One of the most positive recent developments in U.S. agriculture is the growing movement toward raising beef and dairy cattle in what can be called smart pasture operations, or SPOs. These operations take advantage of the contemporary science of farming, as well as efficiencies of scale, while avoiding the unnecessary damage from the industrial approach.

SPOs differ from CAFOs in 3 main ways. SPOs are:

  • Less crowded – leading to minimal use of antibiotics, which lowers the risk of creating antibiotic-resistant bacteria that make human disease harder to treat.
  • Less massive – eliminating pollution problems from unmanageable waste, for instance, while still taking advantage of efficiencies of scale. (In fact, in terms of benefits and costs, these may be thought of as "just right" or "Goldilocks" operations)
  • Pasture-based – taking advantage of a nearly free feed source (grass) while also leading to more nutritious beef and dairy, and eliminating animal health problems that arise when cattle eat an unnatural diet of grain.
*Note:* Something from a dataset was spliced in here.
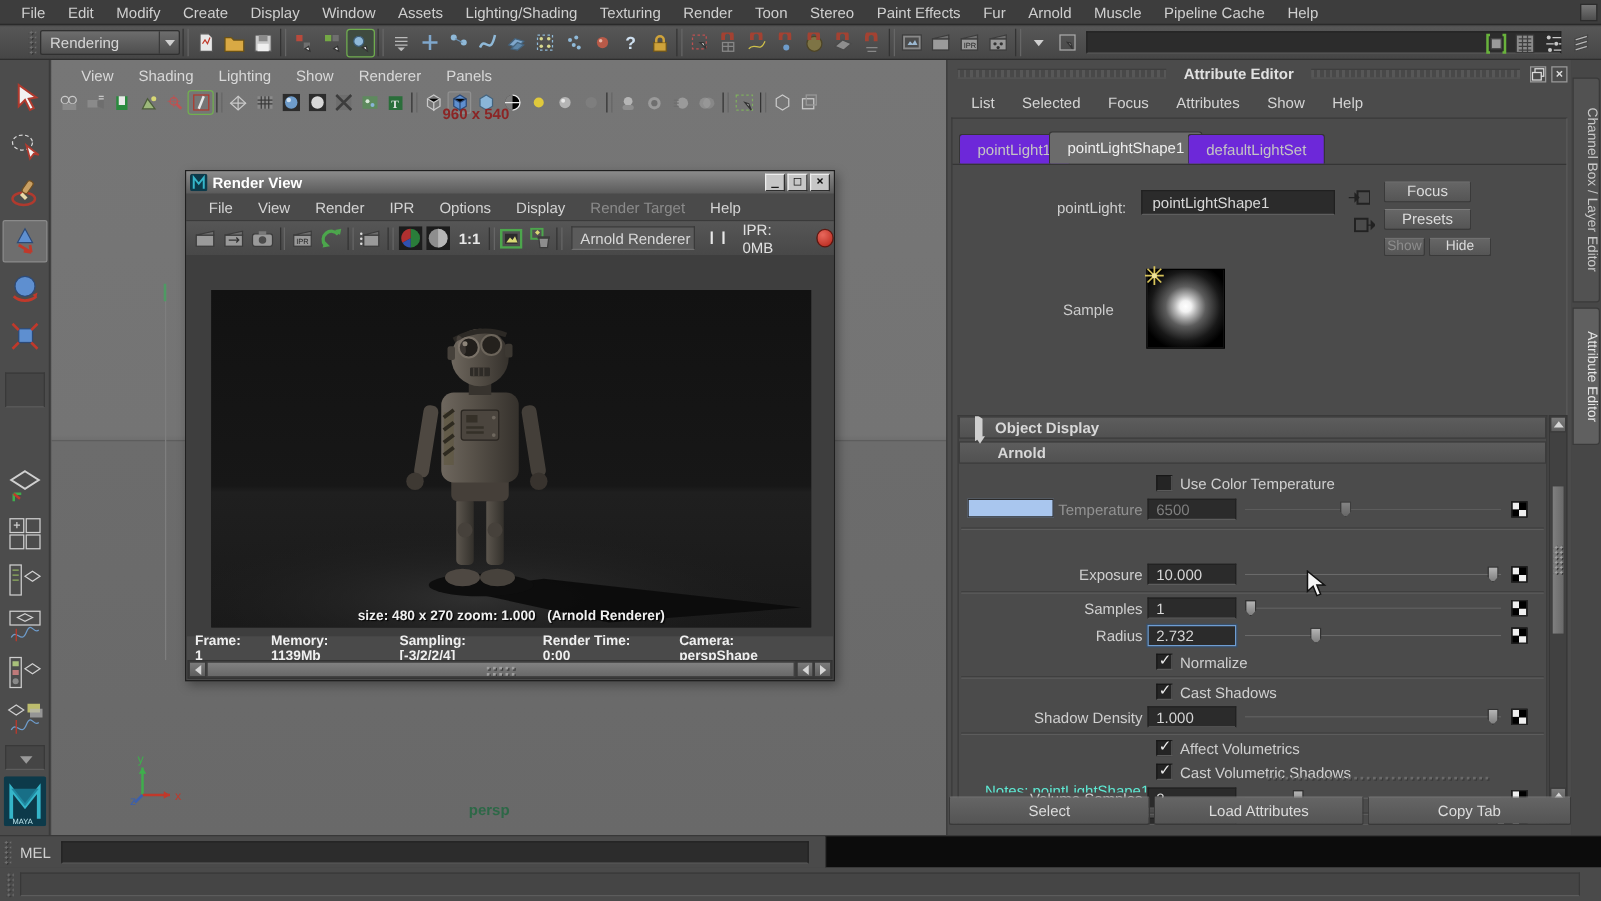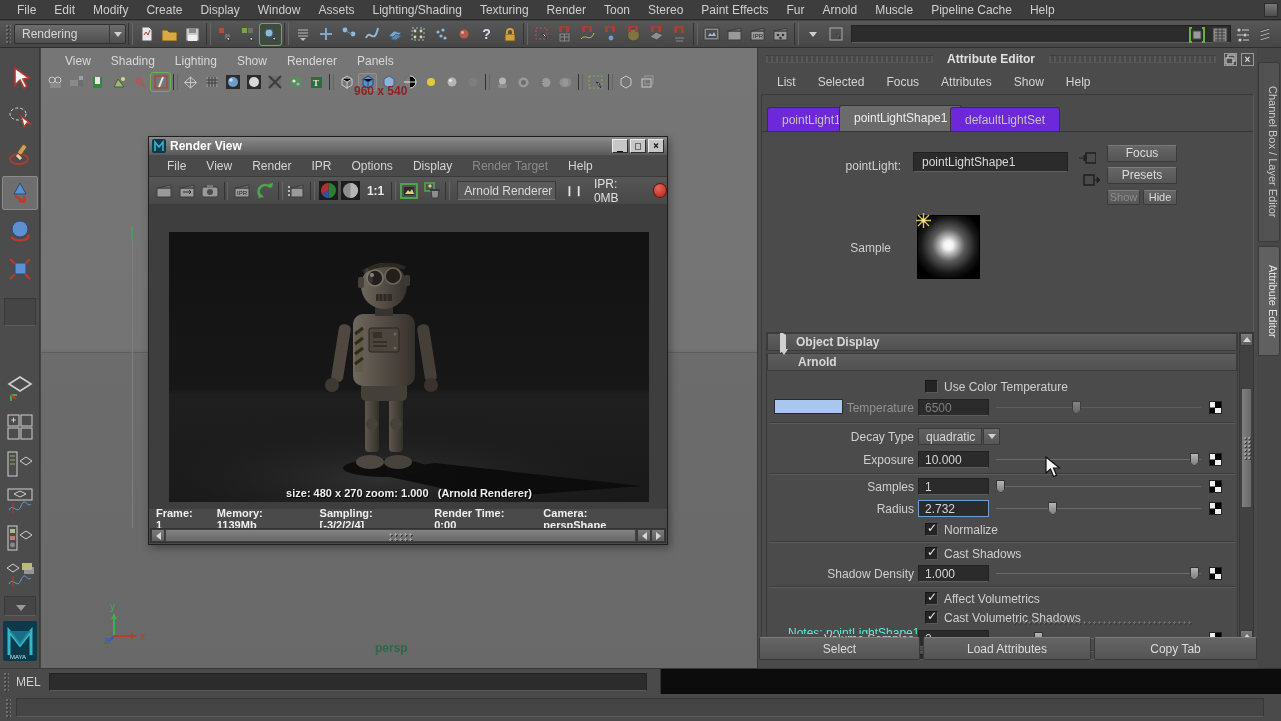"Rendering" #statusline { padding: 0 2px -> 0 20px }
SPOs illustrate the important principle of working with and taking advantage of natural systems – rather than ignoring or working against them. What makes the SPO approach "smart" and profitable is that it takes into account new understandings of pasture biology and other natural systems, and leverages this knowledge through techniques like careful pasture rotation and the breeding of cattle varieties best suited to native grasses. Operations using this model are beginning to play a very important role in providing for U.S. meat and dairy needs in a way that doesn’t damage or destroy the very resources and processes we depend on.